The daytime coverage is groundwave, not DX.
That a spot be for a national client does not mean it is intended to be
heard nationally on a single station. In fact, on a CBS affiliate like WCCO,
the dead night commercial time was often used to run the network spots that
they had to clear as part of the affiliation agreement. Paid national spots,
with few exceptions, have not been the rule at night on AM's since TV took
over most of the night audience.
They even promoted their
clear channel status and nationwide focus on each ID. Programming was
always
wide-area oriented and rarely was restricted to the Mpls/St.Paul metro.
Everyone
over the entire state regarded it as a cherished voice of a people and
region,
and the station widely promoted that image with various state-wide awards,
outreach programs, frequent remotes, etc.
Again, not DX but normal, groundwave coverage. And, as I said, as each
community got more AMs and new FMs in the 60's, 70's and 80's, the need to
listen to a distant AM was reduced to near nothing.
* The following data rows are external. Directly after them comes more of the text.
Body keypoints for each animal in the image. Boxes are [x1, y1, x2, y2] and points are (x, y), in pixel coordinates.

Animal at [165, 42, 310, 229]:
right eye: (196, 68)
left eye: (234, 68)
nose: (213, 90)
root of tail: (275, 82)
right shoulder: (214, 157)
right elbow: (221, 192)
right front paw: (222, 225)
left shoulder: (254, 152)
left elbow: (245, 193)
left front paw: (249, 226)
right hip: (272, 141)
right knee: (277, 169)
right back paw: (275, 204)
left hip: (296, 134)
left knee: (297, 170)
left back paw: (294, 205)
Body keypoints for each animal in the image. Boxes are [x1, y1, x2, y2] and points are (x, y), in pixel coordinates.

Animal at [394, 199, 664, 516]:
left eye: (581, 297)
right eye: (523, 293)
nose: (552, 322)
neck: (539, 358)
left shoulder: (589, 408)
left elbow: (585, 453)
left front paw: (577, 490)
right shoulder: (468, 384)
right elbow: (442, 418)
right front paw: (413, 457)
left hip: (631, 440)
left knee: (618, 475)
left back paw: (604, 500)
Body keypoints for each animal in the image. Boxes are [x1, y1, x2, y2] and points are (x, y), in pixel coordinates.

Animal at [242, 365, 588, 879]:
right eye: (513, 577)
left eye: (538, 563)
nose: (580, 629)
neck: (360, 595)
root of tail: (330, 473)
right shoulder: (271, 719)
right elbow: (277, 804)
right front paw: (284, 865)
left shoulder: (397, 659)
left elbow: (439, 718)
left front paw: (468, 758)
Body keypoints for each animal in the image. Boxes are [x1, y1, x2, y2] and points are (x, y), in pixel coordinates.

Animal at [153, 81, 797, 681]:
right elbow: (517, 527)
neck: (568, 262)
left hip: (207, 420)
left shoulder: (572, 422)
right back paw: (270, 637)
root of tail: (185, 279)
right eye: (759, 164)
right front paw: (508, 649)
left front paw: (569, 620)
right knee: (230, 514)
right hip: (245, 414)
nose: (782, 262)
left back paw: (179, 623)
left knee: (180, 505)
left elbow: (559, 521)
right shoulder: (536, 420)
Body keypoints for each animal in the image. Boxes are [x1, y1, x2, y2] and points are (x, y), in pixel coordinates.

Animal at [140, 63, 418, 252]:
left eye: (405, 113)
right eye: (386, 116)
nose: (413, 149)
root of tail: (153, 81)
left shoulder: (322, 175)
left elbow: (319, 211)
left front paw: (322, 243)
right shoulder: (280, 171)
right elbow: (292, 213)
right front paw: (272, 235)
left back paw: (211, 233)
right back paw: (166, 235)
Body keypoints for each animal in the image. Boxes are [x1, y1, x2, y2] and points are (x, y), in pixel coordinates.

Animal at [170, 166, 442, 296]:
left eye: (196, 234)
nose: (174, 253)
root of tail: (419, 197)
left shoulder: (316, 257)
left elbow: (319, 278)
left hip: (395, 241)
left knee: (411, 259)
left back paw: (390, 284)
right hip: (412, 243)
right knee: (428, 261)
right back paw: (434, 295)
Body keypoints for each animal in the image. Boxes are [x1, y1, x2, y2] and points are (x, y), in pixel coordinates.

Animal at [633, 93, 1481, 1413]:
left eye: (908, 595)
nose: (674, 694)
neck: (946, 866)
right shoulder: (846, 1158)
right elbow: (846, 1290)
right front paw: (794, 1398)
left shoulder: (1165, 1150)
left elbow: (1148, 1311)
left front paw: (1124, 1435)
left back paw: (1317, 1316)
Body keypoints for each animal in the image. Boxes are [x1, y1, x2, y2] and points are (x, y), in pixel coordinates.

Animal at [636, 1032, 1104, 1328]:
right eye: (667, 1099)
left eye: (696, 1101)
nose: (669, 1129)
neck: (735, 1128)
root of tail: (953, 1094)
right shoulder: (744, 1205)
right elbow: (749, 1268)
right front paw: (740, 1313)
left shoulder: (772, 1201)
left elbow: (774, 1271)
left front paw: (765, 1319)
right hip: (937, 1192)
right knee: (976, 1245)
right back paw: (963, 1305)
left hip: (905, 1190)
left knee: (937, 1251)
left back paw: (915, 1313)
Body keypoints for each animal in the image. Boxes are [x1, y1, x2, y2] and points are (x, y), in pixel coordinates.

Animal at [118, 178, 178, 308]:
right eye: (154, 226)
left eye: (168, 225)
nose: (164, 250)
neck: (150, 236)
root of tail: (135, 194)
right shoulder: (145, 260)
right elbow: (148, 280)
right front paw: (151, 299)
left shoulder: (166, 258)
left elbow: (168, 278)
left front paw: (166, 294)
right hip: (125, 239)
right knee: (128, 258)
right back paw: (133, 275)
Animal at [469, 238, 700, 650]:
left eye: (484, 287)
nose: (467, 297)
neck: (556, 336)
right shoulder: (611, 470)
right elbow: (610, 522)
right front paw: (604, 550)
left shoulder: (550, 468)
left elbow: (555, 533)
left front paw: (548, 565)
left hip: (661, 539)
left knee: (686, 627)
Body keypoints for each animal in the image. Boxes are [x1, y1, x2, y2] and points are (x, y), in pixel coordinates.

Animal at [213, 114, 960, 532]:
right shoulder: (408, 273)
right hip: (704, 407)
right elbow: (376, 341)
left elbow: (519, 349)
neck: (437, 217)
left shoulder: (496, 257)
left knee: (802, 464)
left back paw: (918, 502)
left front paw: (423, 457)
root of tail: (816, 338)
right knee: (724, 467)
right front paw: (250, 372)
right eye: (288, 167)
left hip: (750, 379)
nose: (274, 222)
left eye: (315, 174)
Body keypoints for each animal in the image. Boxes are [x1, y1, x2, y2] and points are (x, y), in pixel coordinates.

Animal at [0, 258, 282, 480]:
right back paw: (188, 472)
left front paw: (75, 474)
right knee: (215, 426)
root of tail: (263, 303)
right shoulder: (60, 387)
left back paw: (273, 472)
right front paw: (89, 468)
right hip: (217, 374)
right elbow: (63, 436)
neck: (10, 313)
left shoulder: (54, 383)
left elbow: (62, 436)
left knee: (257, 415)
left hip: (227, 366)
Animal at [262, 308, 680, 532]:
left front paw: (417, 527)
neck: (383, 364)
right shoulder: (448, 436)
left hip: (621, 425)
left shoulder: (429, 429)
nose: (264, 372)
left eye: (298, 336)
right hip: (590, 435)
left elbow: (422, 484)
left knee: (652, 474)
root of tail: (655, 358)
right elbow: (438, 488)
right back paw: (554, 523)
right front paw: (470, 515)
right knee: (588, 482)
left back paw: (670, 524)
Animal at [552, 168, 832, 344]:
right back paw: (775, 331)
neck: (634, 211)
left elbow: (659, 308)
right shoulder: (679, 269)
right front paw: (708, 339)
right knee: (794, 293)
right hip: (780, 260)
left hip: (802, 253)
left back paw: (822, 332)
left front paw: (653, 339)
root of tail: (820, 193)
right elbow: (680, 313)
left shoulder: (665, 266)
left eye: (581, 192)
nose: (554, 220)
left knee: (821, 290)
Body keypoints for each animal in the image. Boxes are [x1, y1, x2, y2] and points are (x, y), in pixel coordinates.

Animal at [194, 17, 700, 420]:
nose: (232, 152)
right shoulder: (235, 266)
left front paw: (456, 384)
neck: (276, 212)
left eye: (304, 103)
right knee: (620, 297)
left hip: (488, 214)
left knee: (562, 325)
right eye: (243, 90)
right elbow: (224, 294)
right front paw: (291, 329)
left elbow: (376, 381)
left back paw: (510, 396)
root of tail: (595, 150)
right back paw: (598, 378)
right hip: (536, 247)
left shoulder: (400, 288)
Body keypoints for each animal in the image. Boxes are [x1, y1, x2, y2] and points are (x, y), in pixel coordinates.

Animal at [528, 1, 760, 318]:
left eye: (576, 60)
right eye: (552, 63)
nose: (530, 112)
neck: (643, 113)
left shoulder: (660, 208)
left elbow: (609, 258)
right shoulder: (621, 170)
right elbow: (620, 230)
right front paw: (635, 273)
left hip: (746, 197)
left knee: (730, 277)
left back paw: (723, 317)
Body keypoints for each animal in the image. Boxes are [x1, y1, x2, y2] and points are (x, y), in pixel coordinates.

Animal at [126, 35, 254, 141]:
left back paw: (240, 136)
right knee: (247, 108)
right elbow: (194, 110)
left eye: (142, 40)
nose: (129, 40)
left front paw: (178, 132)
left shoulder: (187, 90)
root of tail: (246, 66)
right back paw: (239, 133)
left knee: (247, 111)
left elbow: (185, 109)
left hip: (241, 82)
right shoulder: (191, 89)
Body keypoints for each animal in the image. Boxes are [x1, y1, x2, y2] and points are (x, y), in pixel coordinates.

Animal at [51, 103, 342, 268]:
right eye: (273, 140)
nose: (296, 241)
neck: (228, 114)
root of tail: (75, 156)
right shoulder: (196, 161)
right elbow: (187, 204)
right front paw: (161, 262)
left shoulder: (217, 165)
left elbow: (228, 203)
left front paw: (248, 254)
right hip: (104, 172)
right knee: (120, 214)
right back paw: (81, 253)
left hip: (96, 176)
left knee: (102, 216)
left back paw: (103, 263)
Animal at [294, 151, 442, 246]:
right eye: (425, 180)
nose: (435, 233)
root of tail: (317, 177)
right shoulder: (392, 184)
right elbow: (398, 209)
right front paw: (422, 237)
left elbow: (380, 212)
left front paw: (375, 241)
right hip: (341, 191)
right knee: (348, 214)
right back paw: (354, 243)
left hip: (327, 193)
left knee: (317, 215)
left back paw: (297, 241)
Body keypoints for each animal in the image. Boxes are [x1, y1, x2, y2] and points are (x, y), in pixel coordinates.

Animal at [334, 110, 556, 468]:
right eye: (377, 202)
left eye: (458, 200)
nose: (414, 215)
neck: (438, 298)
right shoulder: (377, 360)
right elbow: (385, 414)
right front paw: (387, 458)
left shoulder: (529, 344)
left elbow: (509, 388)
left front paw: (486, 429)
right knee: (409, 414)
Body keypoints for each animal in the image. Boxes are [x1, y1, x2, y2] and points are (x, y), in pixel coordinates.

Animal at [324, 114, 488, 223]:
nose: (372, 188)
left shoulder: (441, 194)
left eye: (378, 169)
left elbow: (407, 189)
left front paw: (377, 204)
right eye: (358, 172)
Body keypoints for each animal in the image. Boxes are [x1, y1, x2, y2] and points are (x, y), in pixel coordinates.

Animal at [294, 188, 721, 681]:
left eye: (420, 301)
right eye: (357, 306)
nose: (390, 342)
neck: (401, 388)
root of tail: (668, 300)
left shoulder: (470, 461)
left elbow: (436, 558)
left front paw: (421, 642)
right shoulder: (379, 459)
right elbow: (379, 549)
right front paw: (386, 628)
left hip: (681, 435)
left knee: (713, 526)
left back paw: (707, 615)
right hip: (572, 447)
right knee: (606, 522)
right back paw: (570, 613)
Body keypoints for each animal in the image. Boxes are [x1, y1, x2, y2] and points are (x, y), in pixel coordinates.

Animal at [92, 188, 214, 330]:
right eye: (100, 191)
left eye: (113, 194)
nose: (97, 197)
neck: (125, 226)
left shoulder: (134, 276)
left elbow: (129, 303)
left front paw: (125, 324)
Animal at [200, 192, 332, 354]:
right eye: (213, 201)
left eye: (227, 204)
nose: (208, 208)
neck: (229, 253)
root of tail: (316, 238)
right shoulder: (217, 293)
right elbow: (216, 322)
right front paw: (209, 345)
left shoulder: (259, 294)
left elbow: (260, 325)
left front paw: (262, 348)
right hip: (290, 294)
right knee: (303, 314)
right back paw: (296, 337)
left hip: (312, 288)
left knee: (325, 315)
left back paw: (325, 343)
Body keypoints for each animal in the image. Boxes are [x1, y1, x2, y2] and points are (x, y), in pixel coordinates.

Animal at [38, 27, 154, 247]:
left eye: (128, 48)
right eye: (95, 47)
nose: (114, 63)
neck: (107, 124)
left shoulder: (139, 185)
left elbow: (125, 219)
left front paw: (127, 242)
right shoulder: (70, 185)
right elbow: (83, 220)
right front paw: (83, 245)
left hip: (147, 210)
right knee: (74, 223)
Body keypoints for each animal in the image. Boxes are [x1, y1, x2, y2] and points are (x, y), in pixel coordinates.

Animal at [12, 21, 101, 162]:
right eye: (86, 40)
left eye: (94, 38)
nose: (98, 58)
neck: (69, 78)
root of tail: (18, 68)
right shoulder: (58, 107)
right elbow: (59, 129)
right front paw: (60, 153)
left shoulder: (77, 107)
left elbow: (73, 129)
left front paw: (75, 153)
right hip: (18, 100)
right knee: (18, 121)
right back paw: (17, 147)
Today, KTLK FM with a news talk format on FM has more under-55 listeners in
the Mppls. metro than WCCO. In Mamkato, St. Cloud and Rochester, wehre WCCO
used to have double digit shares, it is now not even in the top 15 in the
under-55 age group.... and that listening, such as it is, is almost all
daytime listening, too.
Its changes in recent decades are
still lamented by older listeners, and I would appreciate knowing if any
other clear channels were held in the high regard, as an institution, that
was WCCO.
Nearly all are or were... WSB, WBZ, KDKA, WTAM, KMOX, KOA, KFI, WBAP, WOAI,
WGN, etc., were enormously influential in the era when for many miles around
there were scant few stations. Today, AM is irrelevant for younger
listeners and there has been such an increase in stations that the need to
listen to distant AMs is fairly limited.